Normally, the sheer thought of Valentines Day makes me want to puke. I mean, come on people. A holiday solely dedicated to make those poor, lonely individuals feel even more alone and depressed. Not to mention, the ridiculous amount of pressure the holiday puts on those already in a relationship. Damn, I forgot to buy her an expensive bouquet of flowers that she will undoubtedly let die in 2-3 days. Oh, dang, I forgot to make reservations at that outrageously expensive restaurant she loves. I am not afraid to say it; this ridiculous holiday creates an unnecessary amount of pressure, and is built on the idea that commercialism is acceptable.
Phew, got that out of the way. Now time to get real. Yesterday morning, while trudging across the street to the barn, through this Snowpocalypse we are having right now, I thought about what this sappy day means to me.
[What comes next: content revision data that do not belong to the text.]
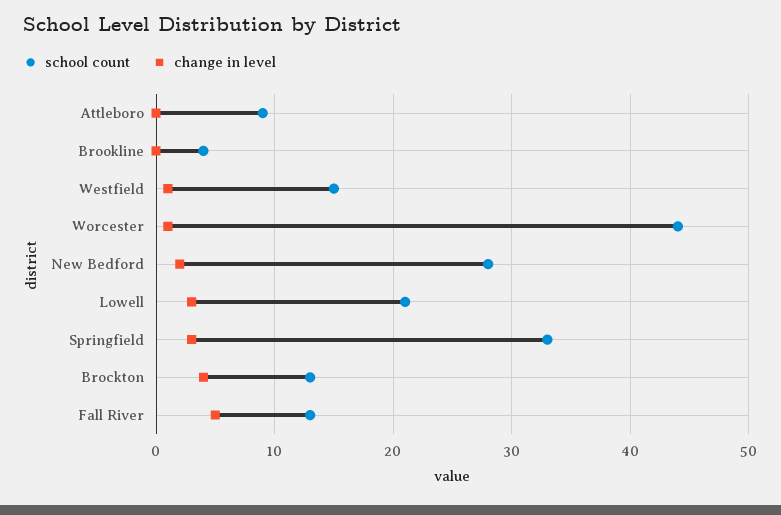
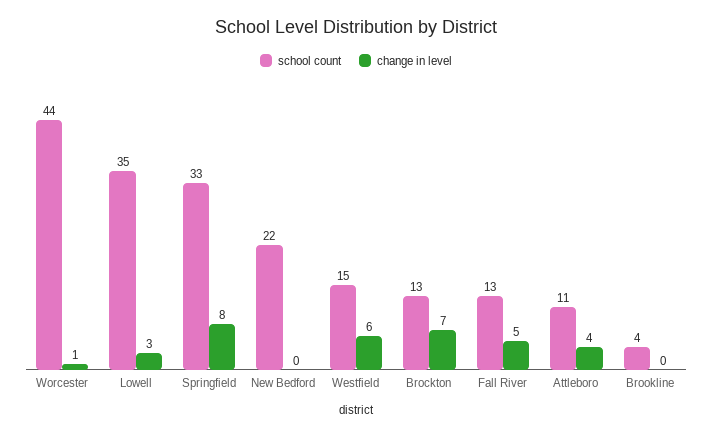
  {
    "school count": {
-     "Attleboro": 9,
+     "Attleboro": 11,
      "Brookline": 4,
      "Westfield": 15,
      "Worcester": 44,
-     "New Bedford": 28,
+     "New Bedford": 22,
-     "Lowell": 21,
+     "Lowell": 35,
      "Springfield": 33,
      "Brockton": 13,
      "Fall River": 13
    },
    "change in level": {
-     "Attleboro": 0,
+     "Attleboro": 4,
      "Brookline": 0,
-     "Westfield": 1,
+     "Westfield": 6,
      "Worcester": 1,
-     "New Bedford": 2,
+     "New Bedford": 0,
      "Lowell": 3,
-     "Springfield": 3,
+     "Springfield": 8,
-     "Brockton": 4,
+     "Brockton": 7,
      "Fall River": 5
    }
  }

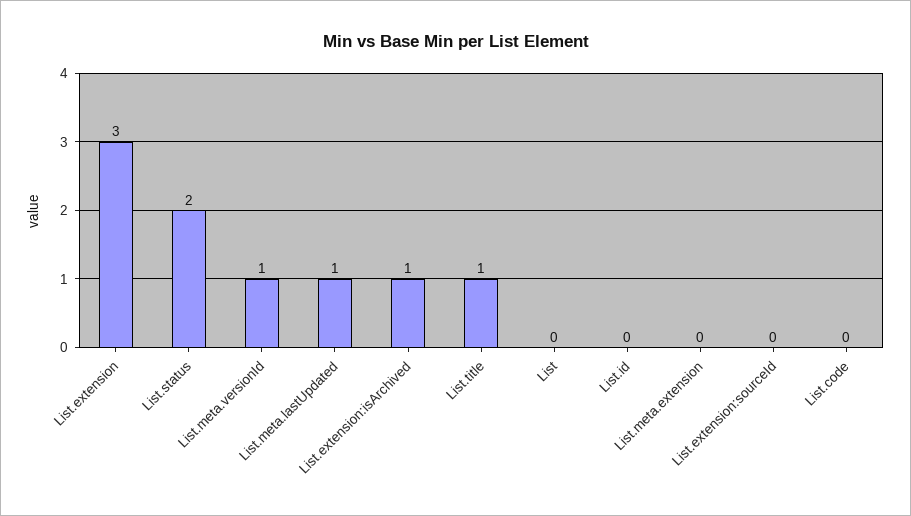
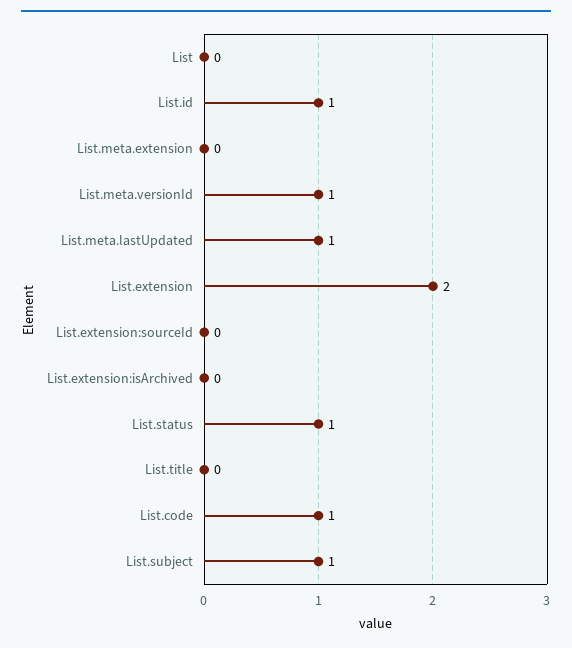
  {
-   "List.extension": 3,
+   "List.extension": 2,
-   "List.status": 2,
+   "List.status": 1,
    "List.meta.versionId": 1,
    "List.meta.lastUpdated": 1,
-   "List.extension:isArchived": 1,
+   "List.extension:isArchived": 0,
-   "List.title": 1,
+   "List.title": 0,
    "List": 0,
-   "List.id": 0,
+   "List.id": 1,
    "List.meta.extension": 0,
    "List.extension:sourceId": 0,
-   "List.code": 0
+   "List.code": 1,
+   "List.subject": 1
  }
Honestly, nothing immediately came to mind. All I was thinking about was how incredibly long it was taking to me walk across the street, a journey that normally requires about five three minutes, or less.
I got to the barn, only to realize the barn was completely snowed in and no amount of shoveling was going to get the horses out. SERIOUSLY…VERMONT YOU ARE KILLING ME RIGHT NOW. So, I went about my routine, gave the horses their grain, hay and fresh water. I started cleaning my stalls, even though the horses were shocked and confused about this shift in their normally clockwork schedules.
As I made my way into Skybreaker’s stall, I heard that incredible sound of the tractor running, and pushing snow around. It was him! Rett came to the rescue and plowed the entire farm, every pathway, every door opening, everything. He even took my wheelbarrows full of manure and drove it down to the manure pile. What a guy!
Like I always say, living on a horse farm is not glamorous, especially in the winter. For me, Valentines Day isn’t about chocolates, roses and cards. Instead, it’s about having someone to listen to me when I babble on about my horses, or issues I am facing in my training. It’s about lending a hand when there’s 97 inches of snow outside. It’s about teamwork, and it’s about support.